I turn 50 next April, so I'm probably thinking more about getting older than I usually do. Now, perhaps it's because I've got my health—did I mention I won my tennis league this year?—but most of my reflections on aging are genuinely happy ones. Just the other night, drinking a glass of scotch on the redeye home from Phoenix, I jotted these down—and present them in the order they came to me.
- Awkward conversations are only awkward. My teenage daughter is mortified after one. I tell her that when she's old like me she'll have had so many awkward conversations that she'll come not to take them personally, or panicky: Yes, this conversation is awkward. No, I don't know how long this is going to last, but I know I can do this for at least an hour before I pass out. No, I'm not sure whether I'll be able to smooth it out, or whether I'll have to excuse myself and climb out the bathroom window. In any case, I will survive.
- From root canals to fuckhead bosses, you've had enough bad stuff happen to you that in almost any situation, you can say with conviction earned from experience, "It could be so much worse."
- You no longer have to stew that you'll develop into an alcoholic when you're older. You either have, by now, or you haven't.

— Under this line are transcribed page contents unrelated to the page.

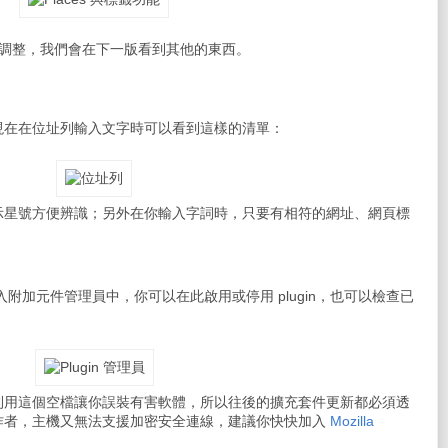
須另加調整，我們會在下一版看到其他的東西。
現在在位址列輸入文字時可以看到這樣的清單：
示星號方便辨識；另外在你輸入字詞時，只要有相符的網址、網頁標
。
併列入附加元件管理員中，你可以在此啟用或停用 plugin，也可以檢查已
利用這個空檔讓你誤裝有害軟體，所以往後的擴充套件更新都必須透
作者，主機又無法支援加密安全連線，建議你快快加入
Mozilla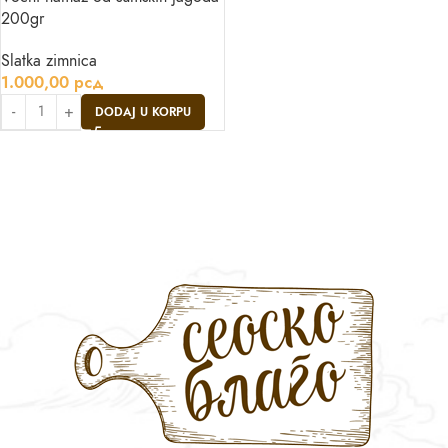
200gr
Slatka zimnica
1.000,00
рсд
DODAJ U KORPU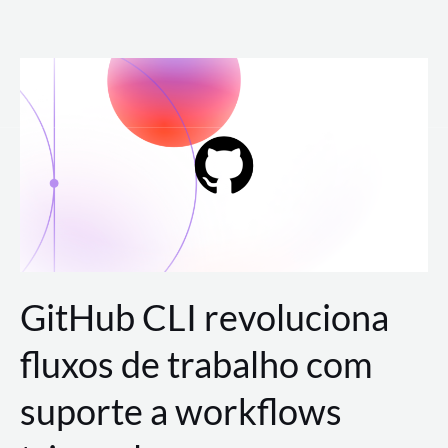
Ir
para
o
conteúdo
GitHub CLI revoluciona
fluxos de trabalho com
suporte a workflows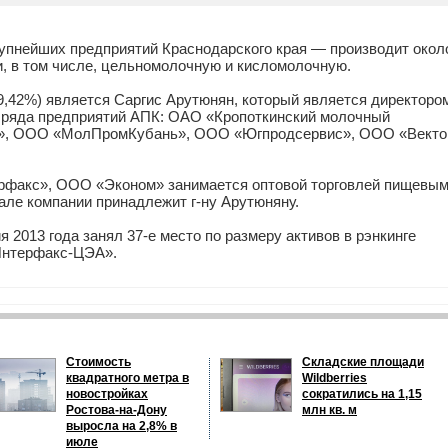
упнейших предприятий Краснодарского края — производит окол
, в том числе, цельномолочную и кисломолочную.
,42%) является Саргис Арутюнян, который является директоро
 ряда предприятий АПК: ОАО «Кропоткинский молочный
а», ООО «МолПромКубань», ООО «Югпродсервис», ООО «Векто
рфакс», ООО «Эконом» занимается оптовой торговлей пищевы
але компании принадлежит г-ну Арутюняну.
 2013 года занял 37-е место по размеру активов в рэнкинге
Интерфакс-ЦЭА».
Стоимость
Складские площади
квадратного метра в
Wildberries
новостройках
сократились на 1,15
Ростова-на-Дону
млн кв. м
выросла на 2,8% в
июле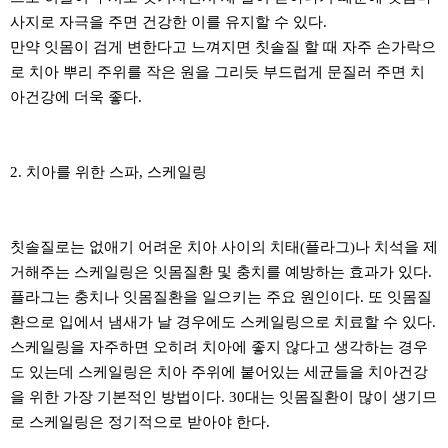
사지로 자극을 주면 건강한 이를 유지할 수 있다.
만약 잇몸이 검게 변한다고 느껴지면 칫솔질 할 때 자주 손가락으
로 치아 뿌리 주위를 작은 원을 그리듯 부드럽게 문질러 주면 치
아건강에 더욱 좋다.
2. 치아를 위한 스파, 스케일링
칫솔질로는 없애기 어려운 치아 사이의 치태(플라그)나 치석을 제
거해주는 스케일링은 잇몸질환 및 충치를 예방하는 효과가 있다.
플라그는 충치나 잇몸질환을 일으키는 주요 원인이다. 또 잇몸질
환으로 입에서 냄새가 날 경우에도 스케일링으로 치료할 수 있다.
스케일링을 자주하면 오히려 치아에 좋지 않다고 생각하는 경우
도 있는데 스케일링은 치아 주위에 붙어있는 세균들을 치아건강
을 위한 가장 기본적인 방법이다. 30대는 잇몸질환이 많이 생기므
로 스케일링은 정기적으로 받아야 한다.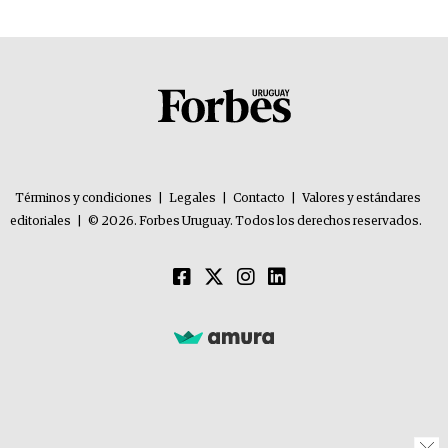
Términos y condiciones
|
Legales
|
Contacto
|
Valores y estándares
editoriales
|
© 2026. Forbes Uruguay. Todos los derechos reservados.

Depending on whatever an "alcoholic" is, anyway.
- You know how to recognize and actually enjoy the whole spectrum of humanity: loathsome, tolerable, agreeable and gorgeous.
- You know an affordable hotel in New York and an expensive steakhouse in Phoenix. #janehotel #durant's
- You don't waste money you don't have on fancy sunglasses.
- You have a fucking story for everything.
- You know how to act at funerals. (Remember how bad that was when you were young and before you had mourned anyone yourself?)
- Everyone you know is old too, so no goddamn conversations about the meaning of life and very few about the environment either.
At that point, I closed my notebook, put my tray table into the upright and locked position and drifted off to sleep for the duration of the flight.
I consider this list a thought starter—for me, and for you—to celebrate ways in which the lives of older people are more comfortable, meaningful, sane, serene and pleasurable than those of the frenzied young.
Please use the comments section to register your own.
(ADDED LATER):
10. Nicknames. When you're 29 and you call someone named Ryan "Rye," someone will tell you quietly, "He doesn't go by 'Rye,' and you'll stop calling him that." When you're fifty and someone tells you Ryan doesn't go by "Rye," you'll say, "Well, that's what I call him," and you'll go on without another thought. (And Ryan will cheerfully agree, "Yep, Dave calls me Rye. He's the only one!")
Jeff Herrington says
Passing gas seems less disgusting than when you were young. In public, most of the people around you are doing it involuntarily as well.
Inside one’s home, it settles into the list of other personal noises one makes, like sneezing, coughing and clearing one’s throat. Something that is really only irritating if done frequently or repeatedly.
Not that I would know any of this, of course. It’s what I’ve been told. By people who are old.